The weakening of community has unmoored us, severing the relationship between behavior and accountability. In tight-knit communities, fearing the judgment of people we loved or admired, we typically subjugated small group-e.g., family or church-preferences to those of the larger community. We are more apt to be rude to people we don’t know and believe we’ll never see again or we’ll never meet in real life-the person sitting next to us on a plane, the customer service agent, someone we’ve met only online-than to intimates who will hold us accountable.

We now move in pods-within a self-selected group of family, friends, or social networks. Each small group develops and maintains its own code of conduct-thus, bullies stick together; as in any community, we comply with the code or risk alienation. Striving for acceptance, we control our behavior within the small group. Mean Girls bully the studious peer, never their own. The problem is, small group ethics don’t always adhere to the standards of the community at large.

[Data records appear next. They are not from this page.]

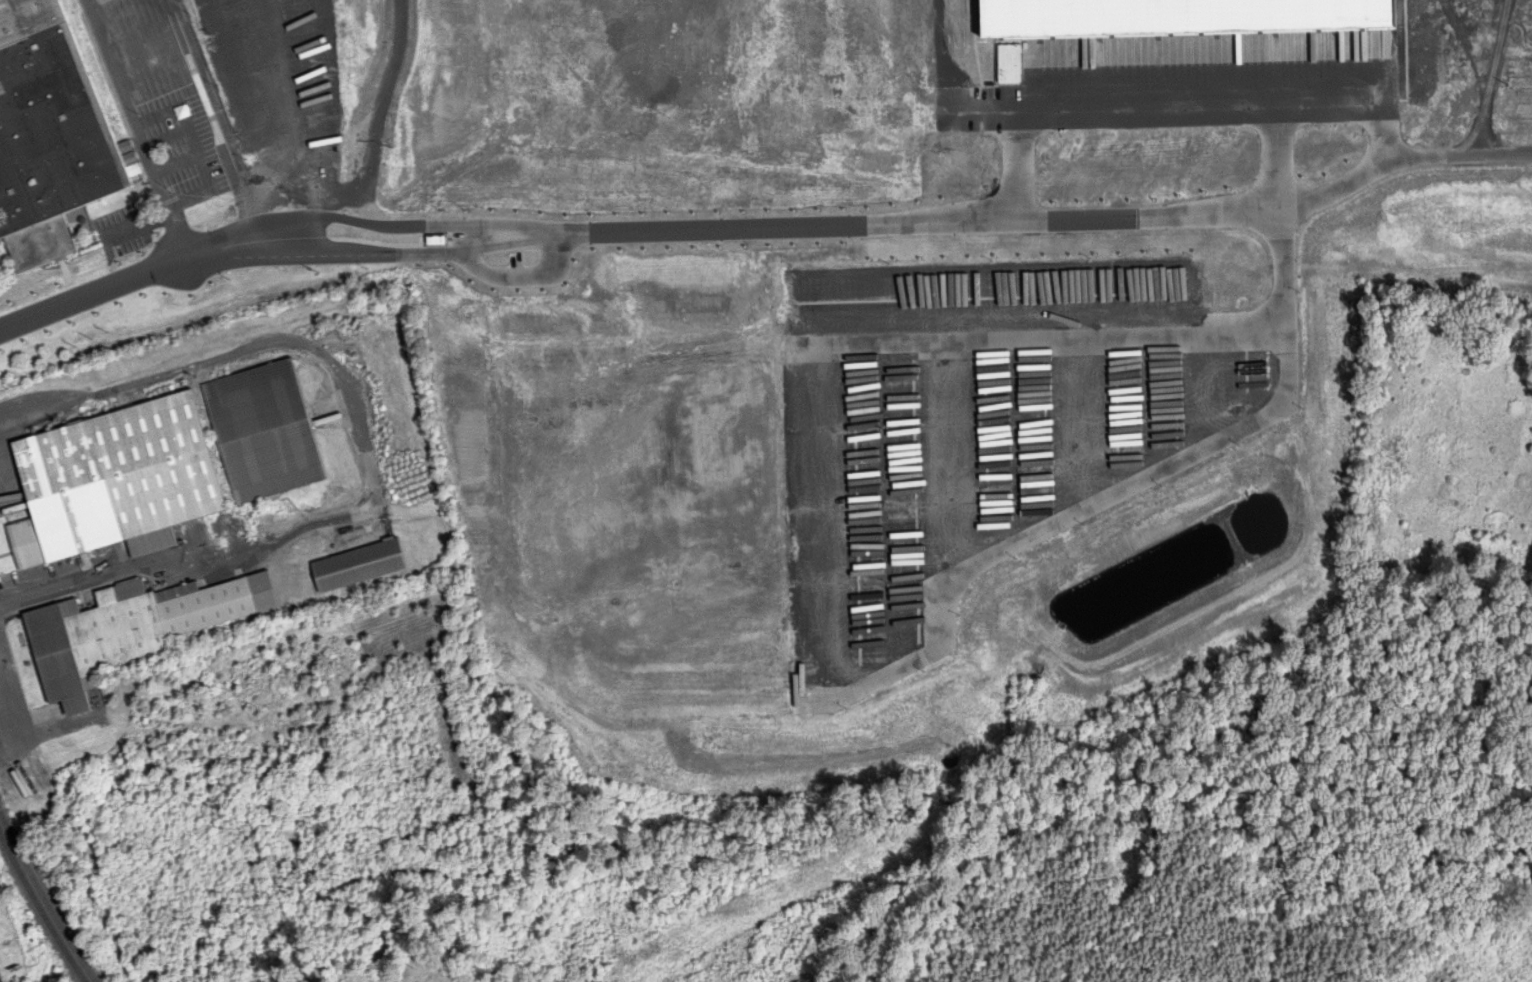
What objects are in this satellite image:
road: (125, 14)
road: (271, 62)
road: (230, 67)
road: (205, 88)
road: (1178, 99)
road: (379, 117)
road: (289, 125)
road: (133, 128)
building: (49, 136)
road: (221, 179)
road: (319, 186)
road: (1030, 222)
road: (417, 224)
road: (416, 250)
road: (155, 268)
road: (519, 276)
road: (1039, 339)
road: (1214, 387)
road: (1143, 405)
road: (1087, 421)
building: (267, 430)
road: (1016, 439)
road: (365, 453)
road: (960, 454)
road: (1151, 471)
building: (117, 480)
road: (887, 509)
road: (823, 524)
building: (358, 565)
building: (129, 629)
road: (1, 657)
road: (13, 696)
railway: (43, 900)
railway: (37, 912)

On the Internet, anonymity shields us, but it also makes us feel small and, to some degree, lost; feeling defenseless, we are more likely-spurred on by our group-to mount an attack. I don’t care to return to the past. A minimal standard of decency, reinforced by sanctions against those who refuse to comply (as we now shame misogynists, for example)-now, that would be nice.

Perhaps the perfect way to achieve this is to remember the sentiment of this wonderful video. Though you only see the computer screen, behind it is a real person just like you. Remembering that it’s all about people is surely the first step in creating – and maintaining – our communities.